Langkah strategis ini diambil oleh PT Pertamina Patra Niaga untuk memastikan bahwa tim di lapangan memiliki pemahaman yang solid dan mutakhir mengenai sistem instrumentasi kontrol, yang merupakan komponen vital dalam menjaga stabilitas distribusi energi nasional.
Bimbingan Ahli Bersama Bapak Oki Omar Adnan Ghazali
Pelatihan Batch 4 ini dipandu langsung oleh Bapak Oki Omar Adnan Ghazali, seorang praktisi dan pakar senior di bidang sistem kontrol industri. Di bawah bimbingan beliau, tim PT Pertamina Patra Niaga mendalami mekanisme kerja perangkat instrumen modern serta integrasinya dalam sistem otomatisasi yang kompleks.

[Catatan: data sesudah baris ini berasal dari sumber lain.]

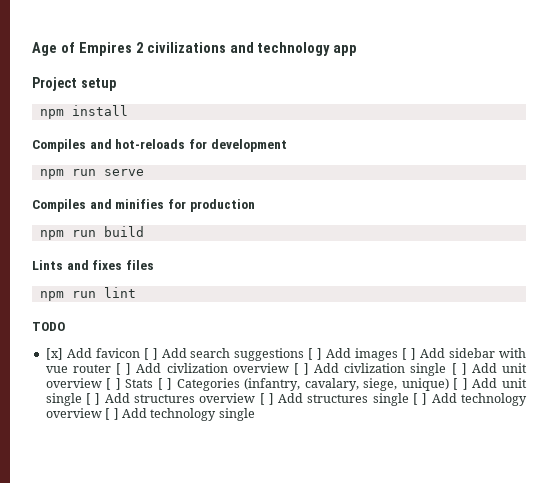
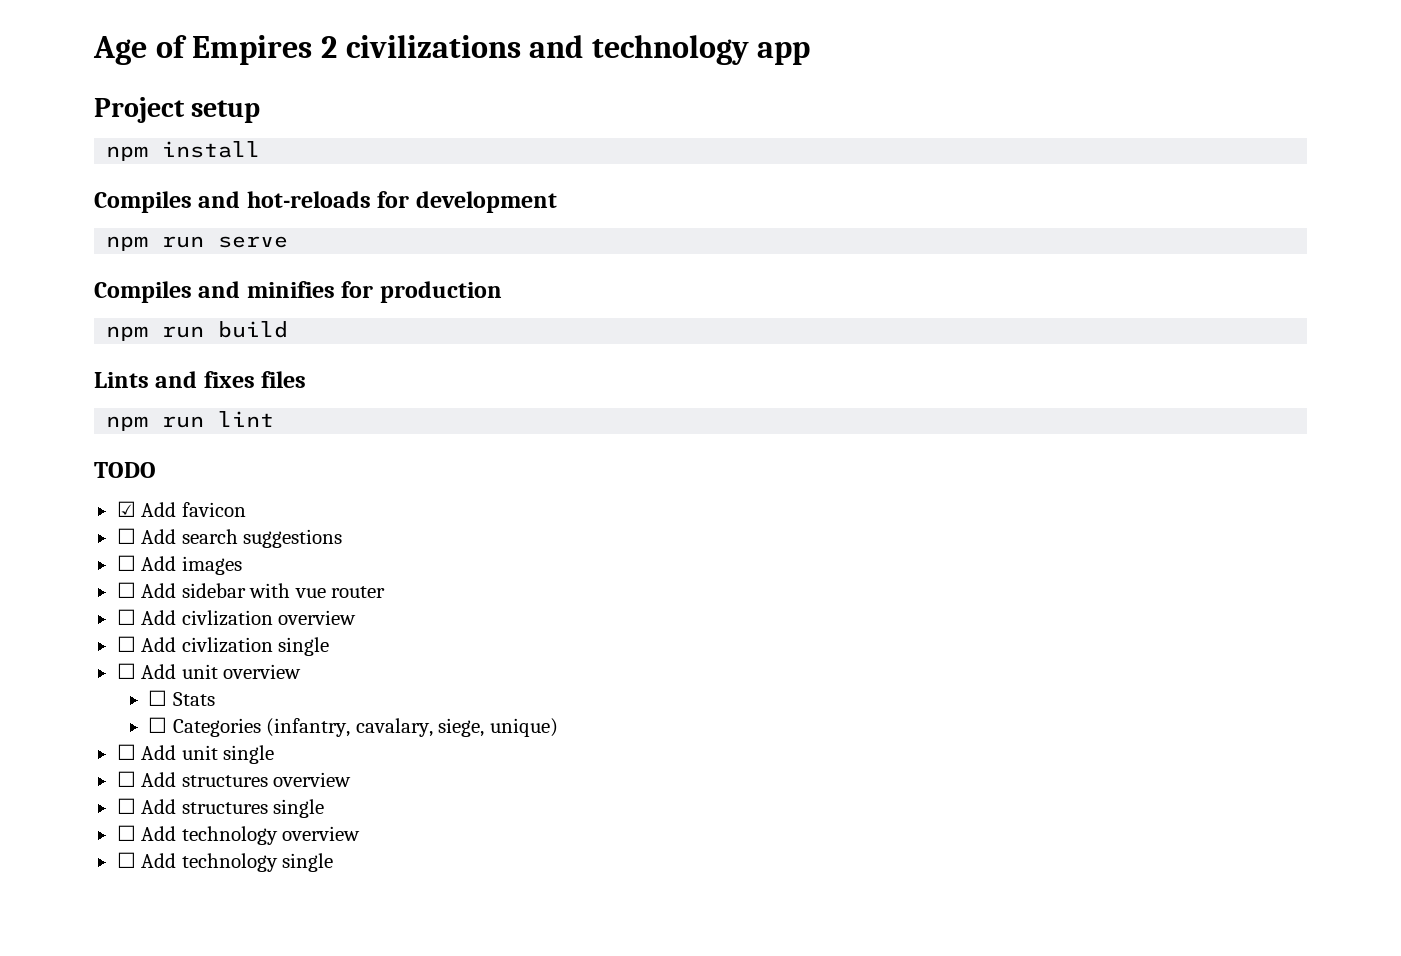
[45,348,63,360] [x] -> [116,501,136,517] ☑
[143,348,158,360] [ ] -> [116,528,136,544] // ☐
[308,348,323,360] [ ] -> [116,555,136,571] // ☐
[402,348,417,360] [ ] -> [116,582,136,598] // ☐
[116,363,132,375] [ ] -> [116,609,136,625] // ☐
[293,363,309,375] [ ] -> [116,636,136,652] // ☐
[451,363,467,375] [ ] -> [116,663,136,679] // ☐
[106,378,121,390] [ ] -> [148,690,168,706] // ☐
[157,378,173,390] [ ] -> [148,717,168,733] // ☐
[453,378,468,390] [ ] -> [116,744,136,760] // ☐
[86,393,101,405] [ ] -> [116,771,136,787] // ☐
[259,393,274,405] [ ] -> [116,798,136,814] // ☐
[413,393,428,405] [ ] -> [116,825,136,841] // ☐
[105,408,119,420] [ ] -> [116,852,136,868] // ☐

Bapak Oki Omar Adnan Ghazali memberikan penekanan khusus pada pentingnya pemeliharaan preventif dan akurasi pengukuran untuk meminimalkan risiko operasional. Pendekatan praktis yang dibawakan instruktur membantu peserta memetakan solusi atas tantangan teknis yang sering dihadapi di area kilang maupun terminal BBM.
Fokus Materi: Fundamental dan Optimalisasi Instrumen
Sepanjang tiga hari pelatihan, tim PT Pertamina Patra Niaga fokus pada penguasaan materi yang dirancang untuk memperkuat kapabilitas teknis internal, meliputi:
- Prinsip Dasar Pengukuran: Pemahaman mendalam mengenai sensor dan transmisi data suhu, tekanan, aliran, serta level cairan.
- Sistem Kontrol Otomatis: Mempelajari alur kerja feedback control loop untuk memastikan proses distribusi berjalan sesuai parameter yang ditetapkan.
- Kalibrasi dan Standardisasi: Teknik verifikasi alat ukur guna menjamin data yang dihasilkan akurat dan memenuhi standar industri migas.
- Troubleshooting Sistem Kontrol: Strategi identifikasi cepat terhadap gangguan instrumen untuk mencegah terjadinya henti operasi (unplanned shutdown).
Investasi SDM untuk Keselamatan dan Efisiensi
Keikutsertaan dalam pelatihan ini merupakan bagian dari program pengembangan Sumber Daya Manusia (SDM) berkelanjutan di PT Pertamina Patra Niaga. Dengan personel yang tersertifikasi dan kompeten, perusahaan dapat memastikan implementasi budaya HSSE (Health, Safety, Security, and Environment) berjalan maksimal di setiap lini.
“Partisipasi tim kami dalam Training Basic Instrument Control Batch 4 bersama Bapak Oki Omar Adnan Ghazali adalah investasi penting. Kompetensi ini sangat krusial bagi PT Pertamina Patra Niaga untuk menjamin bahwa seluruh fasilitas operasi kami dikelola dengan standar teknis tertinggi,” ujar perwakilan manajemen PT Pertamina Patra Niaga.
Melalui keberhasilan menyelesaikan pelatihan ini pada 13 Mei 2026, PT Pertamina Patra Niaga semakin siap menghadapi tantangan transisi energi dengan dukungan tenaga kerja yang ahli, tangguh, dan profesional di bidang teknologi kontrol instrumen.